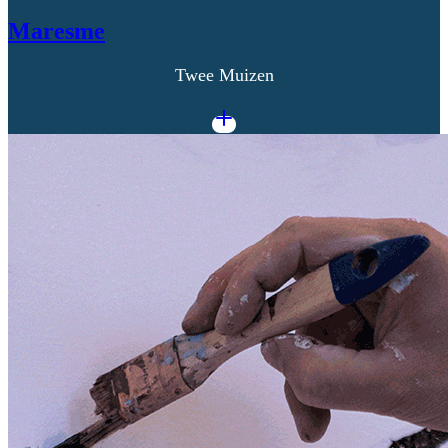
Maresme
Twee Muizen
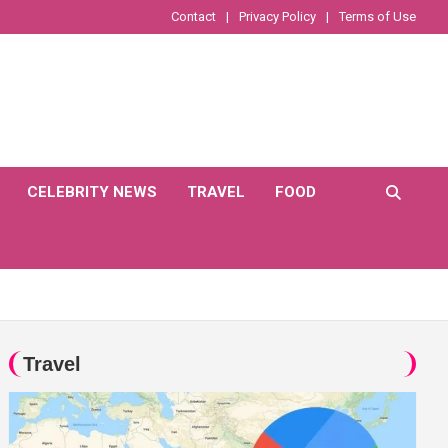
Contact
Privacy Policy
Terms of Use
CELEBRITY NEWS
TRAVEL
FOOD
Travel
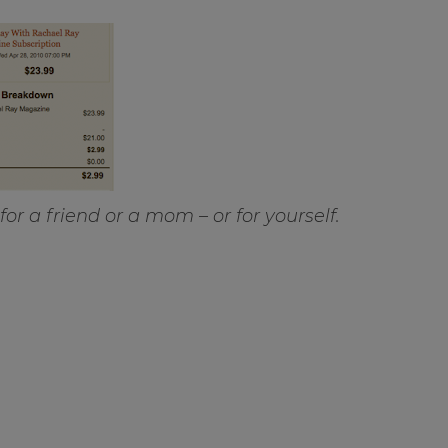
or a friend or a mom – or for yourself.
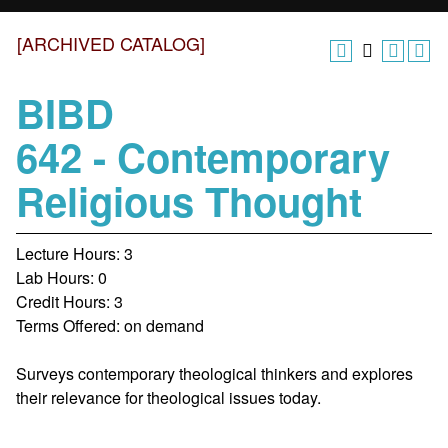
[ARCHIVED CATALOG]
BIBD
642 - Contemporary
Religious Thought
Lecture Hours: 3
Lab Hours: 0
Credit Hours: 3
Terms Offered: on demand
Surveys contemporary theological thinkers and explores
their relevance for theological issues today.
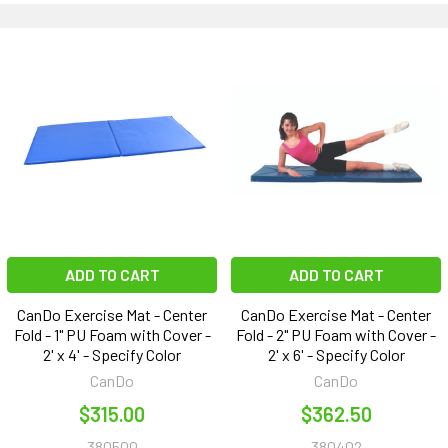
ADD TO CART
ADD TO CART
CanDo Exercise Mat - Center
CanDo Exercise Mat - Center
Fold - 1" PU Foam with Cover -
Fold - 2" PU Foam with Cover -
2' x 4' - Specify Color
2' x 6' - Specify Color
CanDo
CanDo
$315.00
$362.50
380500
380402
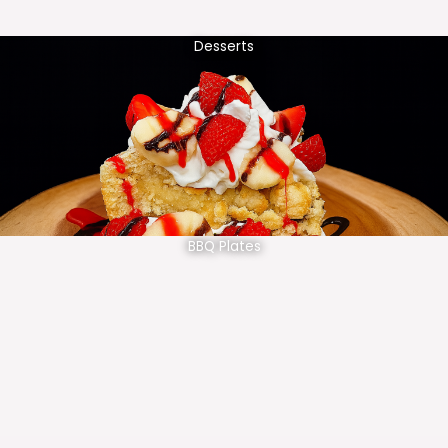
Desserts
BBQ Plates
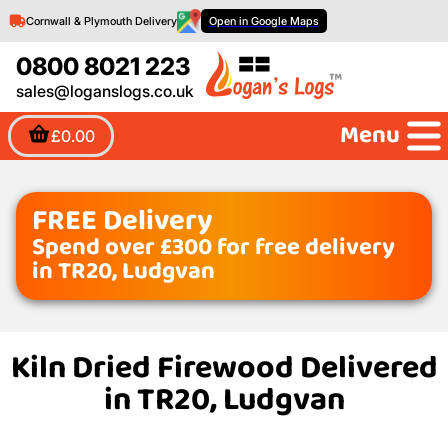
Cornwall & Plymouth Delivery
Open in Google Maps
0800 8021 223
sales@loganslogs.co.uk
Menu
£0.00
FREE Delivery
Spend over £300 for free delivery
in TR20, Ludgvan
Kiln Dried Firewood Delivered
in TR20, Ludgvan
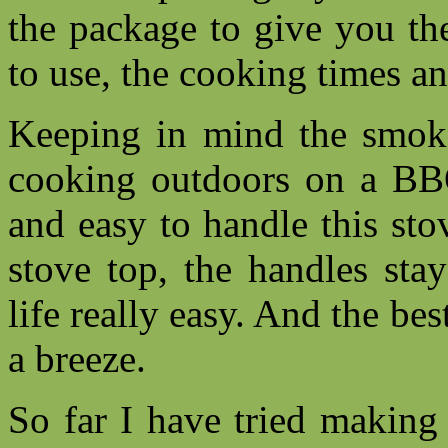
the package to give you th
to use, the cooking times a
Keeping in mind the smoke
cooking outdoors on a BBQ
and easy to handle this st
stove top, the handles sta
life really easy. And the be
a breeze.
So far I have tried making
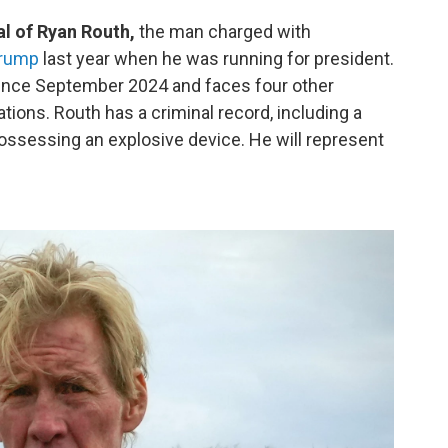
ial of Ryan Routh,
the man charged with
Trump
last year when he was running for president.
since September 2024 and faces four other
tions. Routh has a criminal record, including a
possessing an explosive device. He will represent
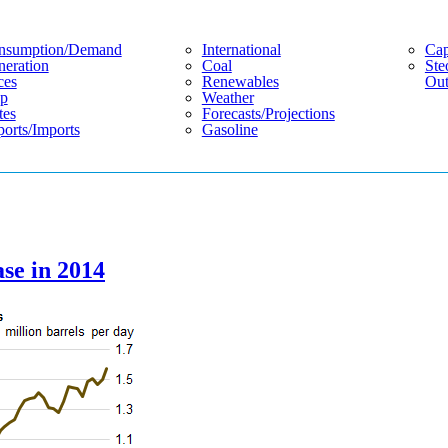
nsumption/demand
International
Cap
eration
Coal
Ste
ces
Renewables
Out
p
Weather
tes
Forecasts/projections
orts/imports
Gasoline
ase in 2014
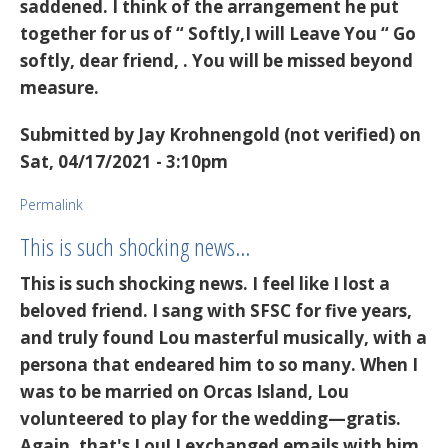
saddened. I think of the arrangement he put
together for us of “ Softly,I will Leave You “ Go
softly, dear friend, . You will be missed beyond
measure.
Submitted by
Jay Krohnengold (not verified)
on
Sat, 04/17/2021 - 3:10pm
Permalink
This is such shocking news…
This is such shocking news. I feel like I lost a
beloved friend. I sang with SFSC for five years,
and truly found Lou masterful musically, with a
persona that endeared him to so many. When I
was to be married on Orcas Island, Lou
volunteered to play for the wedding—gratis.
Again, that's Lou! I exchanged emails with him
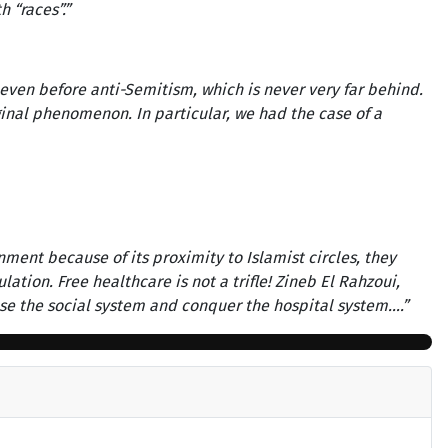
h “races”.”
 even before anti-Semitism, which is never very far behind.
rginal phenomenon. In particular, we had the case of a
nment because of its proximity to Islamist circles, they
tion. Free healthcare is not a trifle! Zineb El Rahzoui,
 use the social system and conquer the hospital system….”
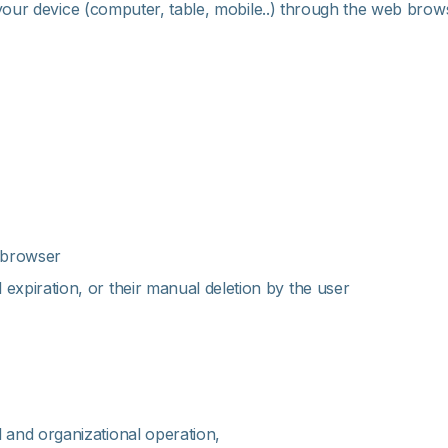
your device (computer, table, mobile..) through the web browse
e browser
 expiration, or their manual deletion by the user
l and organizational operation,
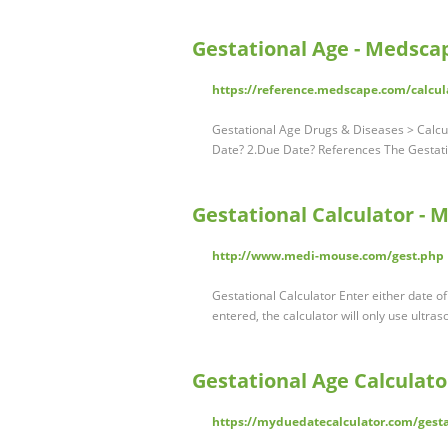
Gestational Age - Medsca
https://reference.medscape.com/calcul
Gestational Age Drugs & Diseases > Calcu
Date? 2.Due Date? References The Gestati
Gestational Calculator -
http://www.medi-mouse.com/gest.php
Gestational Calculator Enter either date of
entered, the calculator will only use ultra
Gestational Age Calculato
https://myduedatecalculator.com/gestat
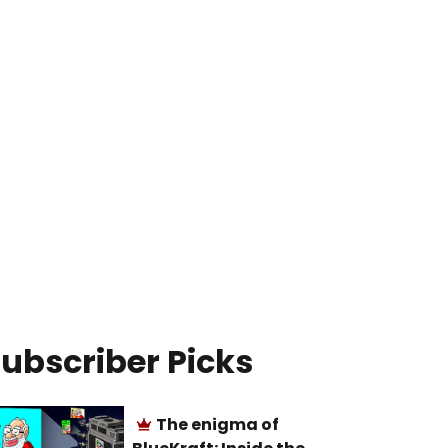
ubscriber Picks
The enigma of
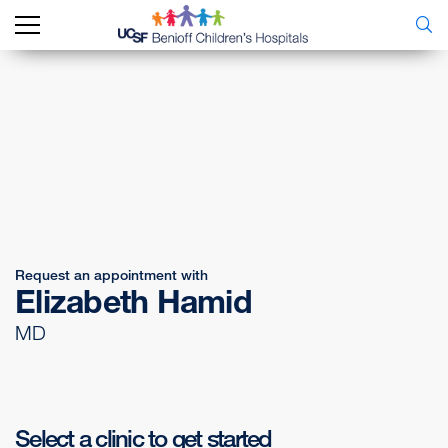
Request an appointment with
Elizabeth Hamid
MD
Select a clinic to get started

########################################

Required action: Format the lines of the entries as a numbered list, starting with the line containing "ial of Ryan" and continuing through the line containing "ase in 2014". Omit blank lines and leave out the pictures.

Answer to the exercise:
1. ial of Ryan Routh,
2. the man charged with
3. Trump
4. last year when he was running for president.
5. since September 2024 and faces four other
6. tions. Routh has a criminal record, including a
7. possessing an explosive device. He will represent
8. nsumption/demand
9. International
10. Cap
11. eration
12. Coal
13. Ste
14. ces
15. Renewables
16. Out
17. p
18. Weather
19. tes
20. Forecasts/projections
21. orts/imports
22. Gasoline
23. ase in 2014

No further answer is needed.